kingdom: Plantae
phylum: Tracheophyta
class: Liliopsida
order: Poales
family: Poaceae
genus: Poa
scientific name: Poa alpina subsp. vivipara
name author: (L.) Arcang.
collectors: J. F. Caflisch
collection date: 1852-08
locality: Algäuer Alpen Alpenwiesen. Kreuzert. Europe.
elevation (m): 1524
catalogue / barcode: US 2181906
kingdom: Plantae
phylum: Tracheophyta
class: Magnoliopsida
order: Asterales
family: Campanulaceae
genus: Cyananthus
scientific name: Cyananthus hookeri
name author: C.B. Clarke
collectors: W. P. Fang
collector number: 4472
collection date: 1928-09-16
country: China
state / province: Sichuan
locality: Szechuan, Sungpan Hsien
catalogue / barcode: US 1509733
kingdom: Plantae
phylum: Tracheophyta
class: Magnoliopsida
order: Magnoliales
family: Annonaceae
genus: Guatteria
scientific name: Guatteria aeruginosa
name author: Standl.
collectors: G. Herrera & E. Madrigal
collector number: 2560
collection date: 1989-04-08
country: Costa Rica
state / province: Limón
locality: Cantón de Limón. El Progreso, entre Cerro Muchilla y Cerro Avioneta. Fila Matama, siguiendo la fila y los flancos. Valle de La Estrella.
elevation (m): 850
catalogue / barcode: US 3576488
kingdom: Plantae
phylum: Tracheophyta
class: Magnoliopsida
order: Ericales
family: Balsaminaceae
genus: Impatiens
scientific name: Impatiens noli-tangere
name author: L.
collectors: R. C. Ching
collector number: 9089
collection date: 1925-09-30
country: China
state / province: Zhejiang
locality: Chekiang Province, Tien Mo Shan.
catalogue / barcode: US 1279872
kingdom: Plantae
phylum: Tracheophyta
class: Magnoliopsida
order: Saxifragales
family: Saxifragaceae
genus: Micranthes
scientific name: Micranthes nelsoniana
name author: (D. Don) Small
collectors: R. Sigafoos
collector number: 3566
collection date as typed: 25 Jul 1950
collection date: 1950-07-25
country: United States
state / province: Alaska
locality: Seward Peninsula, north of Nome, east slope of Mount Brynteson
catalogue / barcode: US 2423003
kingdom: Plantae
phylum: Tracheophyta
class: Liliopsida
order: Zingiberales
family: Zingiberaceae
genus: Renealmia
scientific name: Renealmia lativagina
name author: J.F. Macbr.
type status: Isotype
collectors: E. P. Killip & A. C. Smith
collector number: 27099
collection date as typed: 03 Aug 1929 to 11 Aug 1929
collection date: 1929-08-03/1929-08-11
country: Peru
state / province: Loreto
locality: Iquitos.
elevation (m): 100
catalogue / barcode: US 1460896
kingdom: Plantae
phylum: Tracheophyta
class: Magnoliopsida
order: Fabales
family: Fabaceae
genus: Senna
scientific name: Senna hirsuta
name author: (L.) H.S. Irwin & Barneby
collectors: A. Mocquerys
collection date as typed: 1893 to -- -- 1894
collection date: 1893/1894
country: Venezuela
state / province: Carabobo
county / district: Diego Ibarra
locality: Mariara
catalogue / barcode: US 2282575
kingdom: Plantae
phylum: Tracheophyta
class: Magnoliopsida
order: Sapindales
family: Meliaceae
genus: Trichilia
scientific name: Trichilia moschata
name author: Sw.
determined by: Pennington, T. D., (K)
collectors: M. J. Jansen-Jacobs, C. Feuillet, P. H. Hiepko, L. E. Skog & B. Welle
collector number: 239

-*-*-

# WHAT TO PRODUCE:
Reproduce every item above word for word, line by line, with nothing changed or left out.

# EXPECTED ANSWER:
kingdom: Plantae
phylum: Tracheophyta
class: Liliopsida
order: Poales
family: Poaceae
genus: Poa
scientific name: Poa alpina subsp. vivipara
name author: (L.) Arcang.
collectors: J. F. Caflisch
collection date: 1852-08
locality: Algäuer Alpen Alpenwiesen. Kreuzert. Europe.
elevation (m): 1524
catalogue / barcode: US 2181906
kingdom: Plantae
phylum: Tracheophyta
class: Magnoliopsida
order: Asterales
family: Campanulaceae
genus: Cyananthus
scientific name: Cyananthus hookeri
name author: C.B. Clarke
collectors: W. P. Fang
collector number: 4472
collection date: 1928-09-16
country: China
state / province: Sichuan
locality: Szechuan, Sungpan Hsien
catalogue / barcode: US 1509733
kingdom: Plantae
phylum: Tracheophyta
class: Magnoliopsida
order: Magnoliales
family: Annonaceae
genus: Guatteria
scientific name: Guatteria aeruginosa
name author: Standl.
collectors: G. Herrera & E. Madrigal
collector number: 2560
collection date: 1989-04-08
country: Costa Rica
state / province: Limón
locality: Cantón de Limón. El Progreso, entre Cerro Muchilla y Cerro Avioneta. Fila Matama, siguiendo la fila y los flancos. Valle de La Estrella.
elevation (m): 850
catalogue / barcode: US 3576488
kingdom: Plantae
phylum: Tracheophyta
class: Magnoliopsida
order: Ericales
family: Balsaminaceae
genus: Impatiens
scientific name: Impatiens noli-tangere
name author: L.
collectors: R. C. Ching
collector number: 9089
collection date: 1925-09-30
country: China
state / province: Zhejiang
locality: Chekiang Province, Tien Mo Shan.
catalogue / barcode: US 1279872
kingdom: Plantae
phylum: Tracheophyta
class: Magnoliopsida
order: Saxifragales
family: Saxifragaceae
genus: Micranthes
scientific name: Micranthes nelsoniana
name author: (D. Don) Small
collectors: R. Sigafoos
collector number: 3566
collection date as typed: 25 Jul 1950
collection date: 1950-07-25
country: United States
state / province: Alaska
locality: Seward Peninsula, north of Nome, east slope of Mount Brynteson
catalogue / barcode: US 2423003
kingdom: Plantae
phylum: Tracheophyta
class: Liliopsida
order: Zingiberales
family: Zingiberaceae
genus: Renealmia
scientific name: Renealmia lativagina
name author: J.F. Macbr.
type status: Isotype
collectors: E. P. Killip & A. C. Smith
collector number: 27099
collection date as typed: 03 Aug 1929 to 11 Aug 1929
collection date: 1929-08-03/1929-08-11
country: Peru
state / province: Loreto
locality: Iquitos.
elevation (m): 100
catalogue / barcode: US 1460896
kingdom: Plantae
phylum: Tracheophyta
class: Magnoliopsida
order: Fabales
family: Fabaceae
genus: Senna
scientific name: Senna hirsuta
name author: (L.) H.S. Irwin & Barneby
collectors: A. Mocquerys
collection date as typed: 1893 to -- -- 1894
collection date: 1893/1894
country: Venezuela
state / province: Carabobo
county / district: Diego Ibarra
locality: Mariara
catalogue / barcode: US 2282575
kingdom: Plantae
phylum: Tracheophyta
class: Magnoliopsida
order: Sapindales
family: Meliaceae
genus: Trichilia
scientific name: Trichilia moschata
name author: Sw.
determined by: Pennington, T. D., (K)
collectors: M. J. Jansen-Jacobs, C. Feuillet, P. H. Hiepko, L. E. Skog & B. Welle
collector number: 239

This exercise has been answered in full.